It's a mistake to think of parallelism as only about raw number crunching power. Erlang is closer to the way a cluster computer works than, say, a GPU or classic supercomputer.
In modern GPUs and old-style supercomputers, performance is all about vectorized arithmetic, special-purpose calculation hardware, and low-latency communication between processing units. Because communication latency is low and each individual computing unit is very fast, the ideal usage pattern is to load the machine's RAM up with data and have it crunch it all at once. This processing might involve lots of data passing among the nodes, as happens in image processing or 3D, where there are lots of CPU-bound tasks to do to transform the data from input form to output form. This type of machine is a poor choice when you frequently have to go to a disk, network, or some other slow I/O channel for data. This idles at least one expensive, specialized processor, and probably also chokes the data processing pipeline so nothing else gets done, either.
If your program requires heavy use of slow I/O channels, a better type of machine is one with many cheap independent processors, like a cluster. You can run Erlang on a single machine, in which case you get something like a cluster within that machine, or you can easily run it on an actual hardware cluster, in which case you have a cluster of clusters. Here, communication overhead still idles processing units, but because you have many processing units running on each bit of computing hardware, Erlang can switch to one of the other processes instantaneously. If it happens that an entire machine is sitting there waiting on I/O, you still have the other nodes in the hardware cluster that can operate independently. This model only breaks down when the communication overhead is so high that every node is waiting on some other node, or for general I/O, in which case you either need faster I/O or more nodes, both of which Erlang naturally takes advantage of.
Communication and control systems are ideal applications of Erlang because each individual processing task takes little CPU and only occasionally needs to communicate with other processing nodes. Most of the time, each process is operating independently, each taking a tiny fraction of the CPU power. The most important thing here is the ability to handle many thousands of these efficiently.

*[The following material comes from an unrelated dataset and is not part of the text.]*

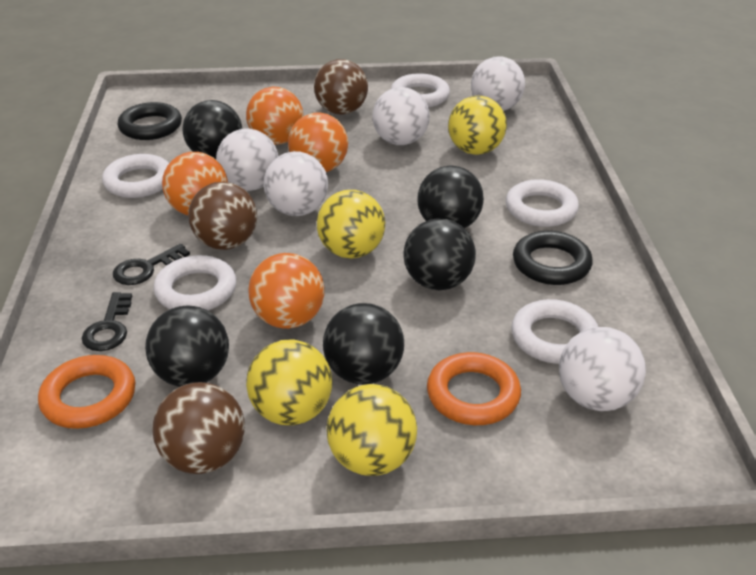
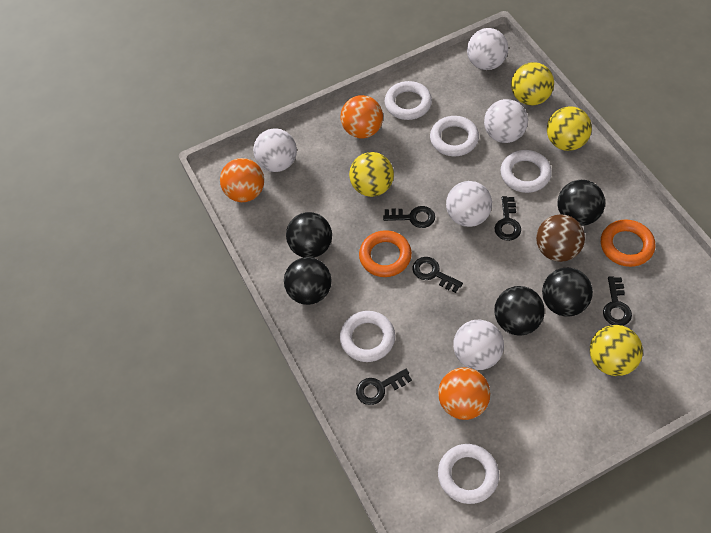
black key: [81,292,132,351] [113,244,190,285] = 2 -> [356,369,412,405] [383,206,435,228] [413,257,463,293] [495,196,521,241] [603,276,632,326] = 5
black ring: [118,102,182,140] [513,231,593,285] = 2 -> none = 0
brown ball: [152,382,245,474] [188,182,257,250] [314,59,368,115] = 3 -> [536,214,585,262] = 1
orange ball: [162,152,228,215] [246,87,303,145] [248,253,325,329] [288,112,348,172] = 4 -> [220,158,264,202] [340,95,383,138] [438,367,491,420] = 3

The classic case where you absolutely need a classic supercomputer is weather prediction. Here, you divide the atmosphere up into cubes and do physics simulations to find out what happens in each cube, but you can't use a cluster because air moves between each cube, so each cube is constantly communicating with its 6 adjacent neighbors. (Air doesn't go through the edges or corners of a cube, being infinitely fine, so it doesn't talk to the other 20 neighboring cubes.) Run this on a cluster, whether running Erlang on it or some other system, and it instantly becomes I/O bound.